Gay people reign supreme
Unless you’re the type of gal who hits up clubs that play Melbourne Bounce, the chances are you’re going to run into your fair share of homosensuals while visiting upon the local discotheque.
And why wouldn’t you? In spite of being a marginalised group, we’ve managed to plant our roots in every creative industry we set our minds to. We are the fashion execs, the stylists, the directors and the producers. We practically invented disco.
If you’re a bit of a bigot, I would shy well away from Fashion Week and quality nightclubs. With our gal pals by our side, we are the queens and kings of the fash-club circuit, watching models sashay down the runway.
As RuPaul famously says, “now sissy that walk.”
The ‘cool girls’ exist – with much embarrassment to be had
With every new club opening and runway show, there exists a conglomerate of known socialites who flock to designer threads and free booze like A Current Affair to suburban hoarders. These familiar faces frequent each launch on the social calendar, being somehow acquainted with every executive, designer and public figure in the room.
Sure, they might seem like your typical fashion-forward culture queens with an interest in the arts. But after a strained conversation involving much Stepford smiling and subtle digs on their part, it becomes clear that they’re less interested in fashion and nightlife, and more keen on boosting their Instagram following. Just smile and back away slowly.
The personal style will ruin your life
As mentioned previously: I am not particularly fashionable. That is to say, I’m not ‘on trend.’ I am both a glamour lover and a serial re-wearer. You can call me a fashion lover undercover.
If you’re someone who desires fashion icon status, but can’t seem to achieve it (like me), your self-esteem will be crushed like a kitten in a blender. Though many outfits stalking nightclubs and Fashion Week range from smart-casual to utterly disastrous, every now and then your eyes will fall upon a look that is so innovative and on point, it turns your future Vogue dreams to dust.
I look down at my floral shirt with cream chinos and sulk.
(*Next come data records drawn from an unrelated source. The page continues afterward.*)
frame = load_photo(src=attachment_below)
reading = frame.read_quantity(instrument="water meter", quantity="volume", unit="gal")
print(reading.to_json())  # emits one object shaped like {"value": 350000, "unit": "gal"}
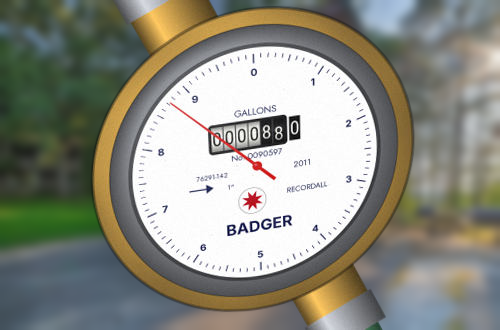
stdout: {"value": 878.7, "unit": "gal"}
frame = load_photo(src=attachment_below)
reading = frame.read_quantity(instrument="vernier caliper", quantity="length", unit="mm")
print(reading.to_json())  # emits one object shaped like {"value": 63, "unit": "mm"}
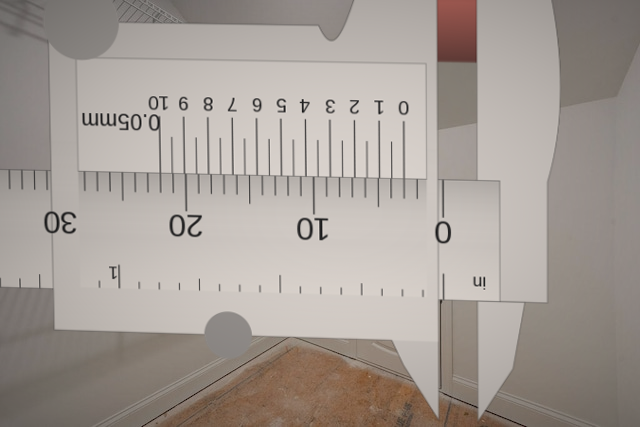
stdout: {"value": 3.0, "unit": "mm"}
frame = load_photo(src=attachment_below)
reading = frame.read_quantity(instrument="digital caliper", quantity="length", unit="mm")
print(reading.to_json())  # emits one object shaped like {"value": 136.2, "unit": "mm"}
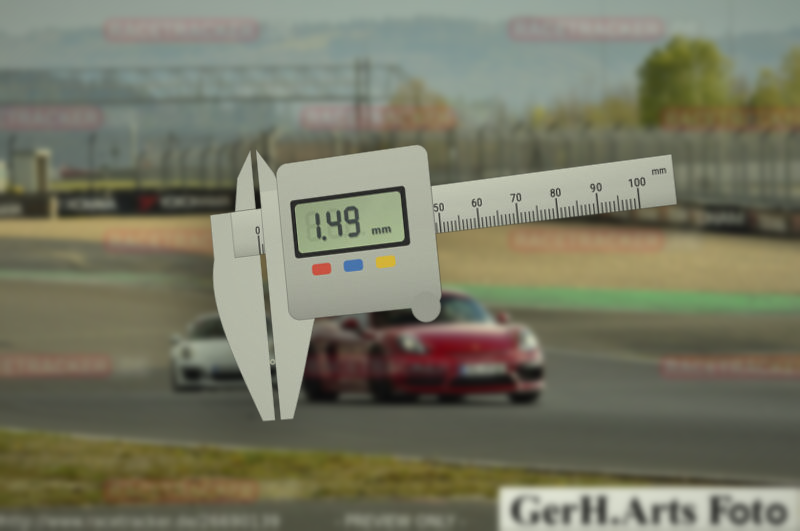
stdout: {"value": 1.49, "unit": "mm"}
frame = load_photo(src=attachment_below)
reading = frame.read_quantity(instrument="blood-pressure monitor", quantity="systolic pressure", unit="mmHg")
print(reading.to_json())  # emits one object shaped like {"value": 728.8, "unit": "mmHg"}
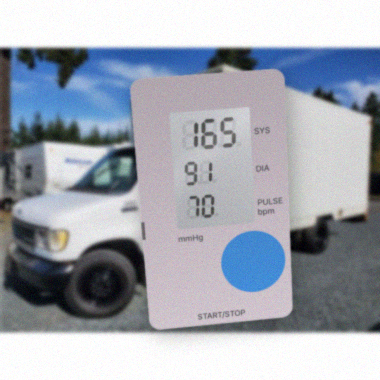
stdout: {"value": 165, "unit": "mmHg"}
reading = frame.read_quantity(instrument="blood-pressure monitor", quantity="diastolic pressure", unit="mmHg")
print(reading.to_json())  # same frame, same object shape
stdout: {"value": 91, "unit": "mmHg"}
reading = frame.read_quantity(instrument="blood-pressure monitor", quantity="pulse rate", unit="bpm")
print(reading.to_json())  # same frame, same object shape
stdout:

Find me at McDonald's for a post-event feed, after feeling woefully inadequate for five straight hours.
I guess the most important similarity between Fashion Week and nightclubs, is when the going gets tough – when the vapid babes and superficial banter gets a bit too much – there’s a bar around the corner. And a Cosmo with your name on it.
And when a man takes his shirt off… he’s probably a model. And he’s probably about to stalk the runway, all for your viewing pleasure. Unless you’re at a club, in which case he’s some drooling bloke from the western suburbs looking for a root. If the latter happens: take that Cosmo, and drink yourself to oblivion. You have my permission. I believe in you.